Warum war die Nacht so lang?
29. April 2022Den Menschen, die ihn in mehr als zweitausend Konzerten hörten, brachte er Freude, Nachdenklichkeit, den Mut, wieder an einen Sinn im Leben zu glauben. Sein Gott war ein Menschenbruder: Seigneur, mon ami, „Herr, du mein Freund“, hieß eines seiner beliebtesten Lieder. Doch er selbst glitt immer tiefer in Einsamkeit und Verzweiflung hinein und fand nicht heraus.
Aimé Duval verbrachte eine glückliche Kindheit in einem Vogesendorf, bei liebevollen Eltern und fröhlichen Geschwistern, in der „Gewissheit, dass Gott gut ist“. Dieses Vertrauen wollte er auch den anderen vermitteln, vor allem denen, die im Leben zu kurz gekommen waren, den Traurigen und Hoffnungslosen. In Cafés und Kneipen erzählte der junge Jesuitenpater Duval von seinem tröstenden Gott.
Dann begann er zu singen, mit seiner etwas heiseren, eindringlichen Stimme: Von der Straße mit dem langen Zaun, über die Gott unerkannt wandert, um für die Menschen zu sorgen. Von den „Kindern der Nacht“, den Angstgequälten, die nicht schlafen können und auf etwas warten, was sie nicht benennen können. Vom staunenden Glück bei der Wiederkunft des Herrn:
„Wir werden alles für ihn sein, wenn er kommt.
Und die Tränen unseres Lebens wird er trocknen, wenn er kommt.“
Zwei Millionen Kilometer hat er auf seinen Konzertreisen durch mehr als vierzig Länder zurückgelegt. Die Menschen lieben ihn, sie vertrauen ihm ihre Sorgen an, ihre Armut, Demütigungen und Ängste, Jahre um Jahre. Pater Aimé zerbricht unter dieser Last. Fast jeden Tag ist er unterwegs auf endlosen Autobahnen, jede Nacht schläft er woanders, Freunde hat er kaum, die Mitbrüder sind weit weg oder verstehen seine Lebensweise nicht.
Schließlich kann er die Konzertbühnen nur noch betreten, wenn er genug Alkohol intus hat, und ohne Tabletten keinen Schlaf mehr finden. „Der Wein hat mir auch geholfen, meine Lieder zu machen, er hat ihnen den besonderen Akzent gegeben, einen nostalgischen oder zornigen, einen der Ohnmacht oder der Sehnsucht.“
An einem Februarabend 1969 versucht er sich mit Tabletten das Leben zu nehmen. „Ich war sehr aufgeregt bei dem Gedanken, der anderen Welt so nahe zu sein (...). Endlich würde man alles verstehen können, das Böse, die Dummheit der Menschen und vor allem den rätselhaften Starrsinn Gottes, sich zu verbergen.“
Ein Bekannter kommt zufällig vorbei, bringt ihn ins Krankenhaus, wo man endlich die niederschmetternde, aber auch befreiende Diagnose stellt: „Alkoholismus“. Aimé hört auf, zu trinken. Natürlich gibt es Rückfälle.
Todesgedanken, Halluzinationen, Ekel vor sich selbst. Die Mitbrüder sind peinlich berührt, schweigen.
Da stößt er auf die „Anonymen Alkoholiker“ – und findet Geschwister.
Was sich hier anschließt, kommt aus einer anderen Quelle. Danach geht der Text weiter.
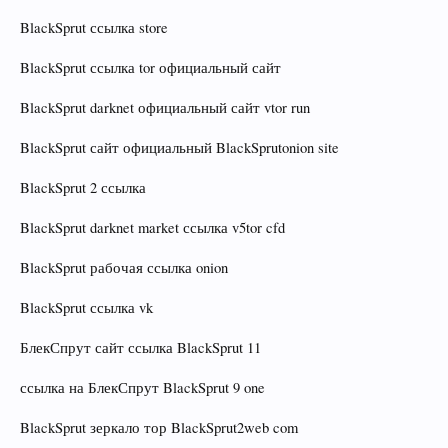
BlackSprut ссылка store
BlackSprut ссылка tor официальный сайт
BlackSprut darknet официальный сайт vtor run
BlackSprut сайт официальный BlackSprutonion site
BlackSprut 2 ссылка
BlackSprut darknet market ссылка v5tor cfd
BlackSprut рабочая ссылка onion
BlackSprut ссылка vk
БлекСпрут сайт ссылка BlackSprut 11
ссылка на БлекСпрут BlackSprut 9 one
BlackSprut зеркало тор BlackSprut2web com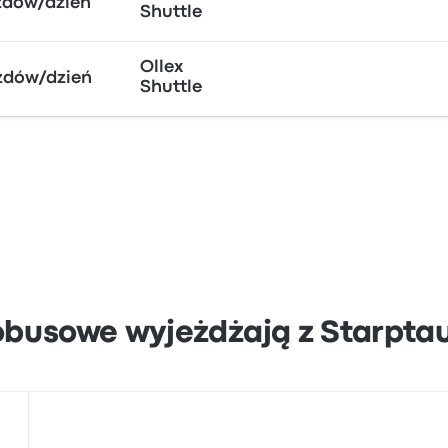
zdów/dzień
Shuttle
Ollex
zdów/dzień
Shuttle
obusowe wyjeżdżają z Starpta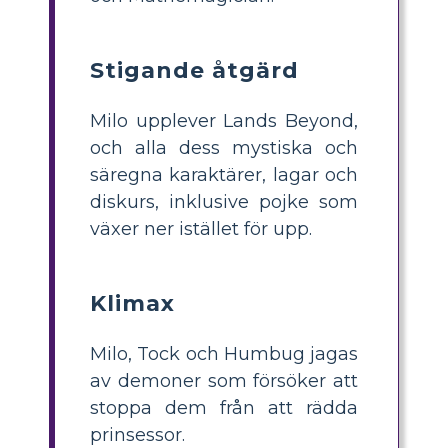
Stigande åtgärd
Milo upplever Lands Beyond,
och alla dess mystiska och
säregna karaktärer, lagar och
diskurs, inklusive pojke som
växer ner istället för upp.
Klimax
Milo, Tock och Humbug jagas
av demoner som försöker att
stoppa dem från att rädda
prinsessor.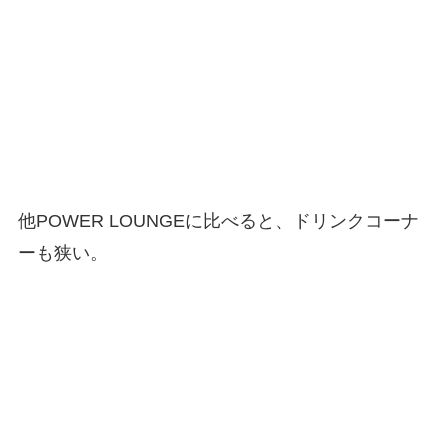
他POWER LOUNGEに比べると、ドリンクコーナ
ーも狭い。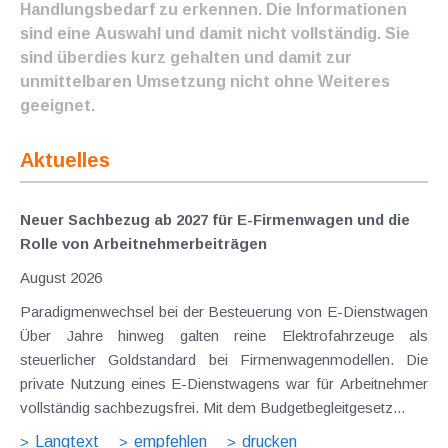
Handlungsbedarf zu erkennen. Die Informationen
sind eine Auswahl und damit nicht vollständig. Sie
sind überdies kurz gehalten und damit zur
unmittelbaren Umsetzung nicht ohne Weiteres
geeignet.
Aktuelles
Neuer Sachbezug ab 2027 für E-Firmenwagen und die
Rolle von Arbeitnehmer​­beiträgen
August 2026
Paradigmenwechsel bei der Besteuerung von E-Dienstwagen
Über Jahre hinweg galten reine Elektrofahrzeuge als
steuerlicher Goldstandard bei Firmenwagenmodellen. Die
private Nutzung eines E-Dienstwagens war für Arbeitnehmer
vollständig sachbezugsfrei. Mit dem Budgetbegleitgesetz...
Langtext
empfehlen
drucken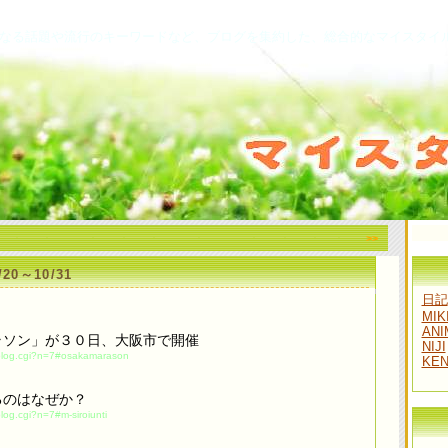
なる話題や流行のキーワードなど、ブログを集約した、総合的なマイスタイ
>>
20～10/31
日記
MIK
ANI
ラソン」が３０日、大阪市で開催
NIJI
/blog.cgi?n=7#osakamarason
KE
るのはなぜか？
blog.cgi?n=7#m-siroiunti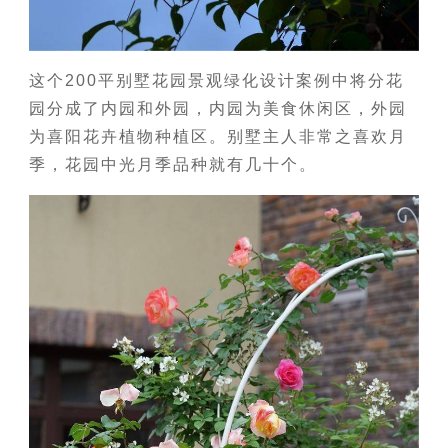
这个200平别墅花园景观绿化设计案例中将分花
园分成了内园和外园，内园为美食休闲区，外园
为喜阳花卉植物种植区。别墅主人非常之喜欢月
季，花园中光月季品种就有几十个。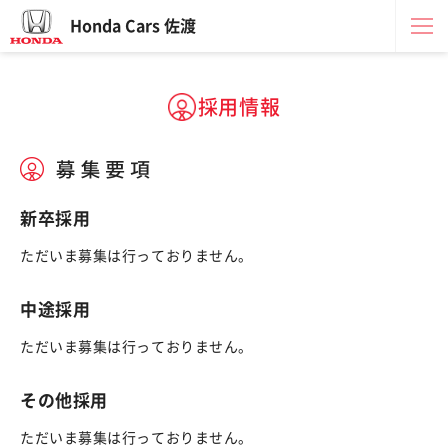
Honda Cars 佐渡
採用情報
新卒採用
ただいま募集は行っておりません。
中途採用
ただいま募集は行っておりません。
その他採用
ただいま募集は行っておりません。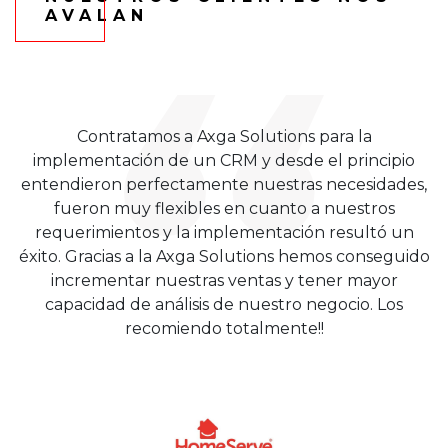
AVALAN
Contratamos a Axga Solutions para la
implementación de un CRM y desde el principio
entendieron perfectamente nuestras necesidades,
fueron muy flexibles en cuanto a nuestros
requerimientos y la implementación resultó un
éxito. Gracias a la Axga Solutions hemos conseguido
incrementar nuestras ventas y tener mayor
capacidad de análisis de nuestro negocio. Los
recomiendo totalmente!!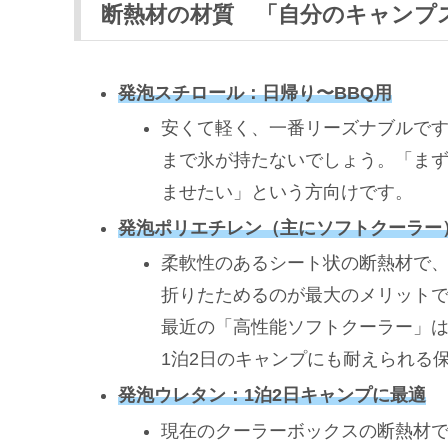
断熱材の材質 「自分のキャンプ
発泡スチロール：日帰り〜BBQ用
安くて軽く、一番リーズナブルです
まで氷が持たないでしょう。「ま
ませたい」という方向けです。
発泡ポリエチレン（主にソフトクーラー
柔軟性のあるシート状の断熱材で
折りたためるのが最大のメリット
最近の「高性能ソフトクーラー」は
1泊2日のキャンプにも耐えられる
発泡ウレタン：1泊2日キャンプに最適
現在のクーラーボックスの断熱材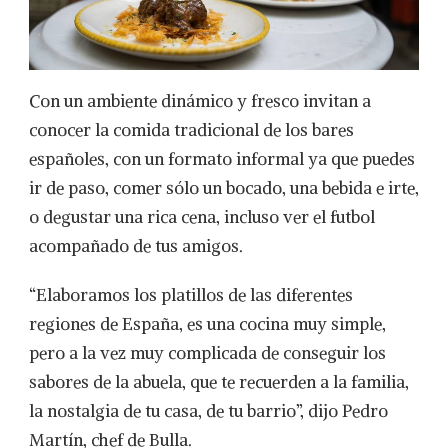
Con un ambiente dinámico y fresco invitan a
conocer la comida tradicional de los bares
españoles, con un formato informal ya que puedes
ir de paso, comer sólo un bocado, una bebida e irte,
o degustar una rica cena, incluso ver el futbol
acompañado de tus amigos.
“Elaboramos los platillos de las diferentes
regiones de España, es una cocina muy simple,
pero a la vez muy complicada de conseguir los
sabores de la abuela, que te recuerden a la familia,
la nostalgia de tu casa, de tu barrio”, dijo Pedro
Martín, chef de Bulla.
Freunde, die einfach da sind, keine Moralpredigten halten, aber etwas fordern. „Der Damm aus Härte, Stolz und Scham und Einsamkeit brach zusammen.“ Duval begreift, dass die Liebe zu Gott und zu den Menschen ohne die Liebe zu sich selbst krank machen kann. „Ich brauchte den Weg über den Alkohol, um mich selbst anzunehmen und auch die Mitbrüder mit ein bisschen Humor zu ertragen.“
Und jetzt vermag er auch den anderen Menschen besser zu helfen, realistischer. „Ich kann nicht mehr leben wie die anderen um mich herum.“ Auf der Autobahn diktiert er seinen Lebensbericht, der in der deutschen Übersetzung den Titel trägt Warum war die Nacht so lang? Wie ich vom Alkohol loskam. Mehr Ansporn als Beichte, ermutigend, zärtlich.
Von Gott spricht er dezenter, behutsamer als früher: „Gott ist nicht so, wie man glaubt. Gott ist nicht da, wo man ihn sucht. Gott sieht nicht so aus, wie man ihn sich vorstellt. (...) Ich armer Tropf suchte ihn in Dogmen und logischen Schlussfolgerungen, während er sich in Wirklichkeit ruhig und freundlich bei den Kranken aufhielt.“
Am 30. April 1984 starb Aimé Duval in Metz fünfundsechzigjährig an Herzversagen.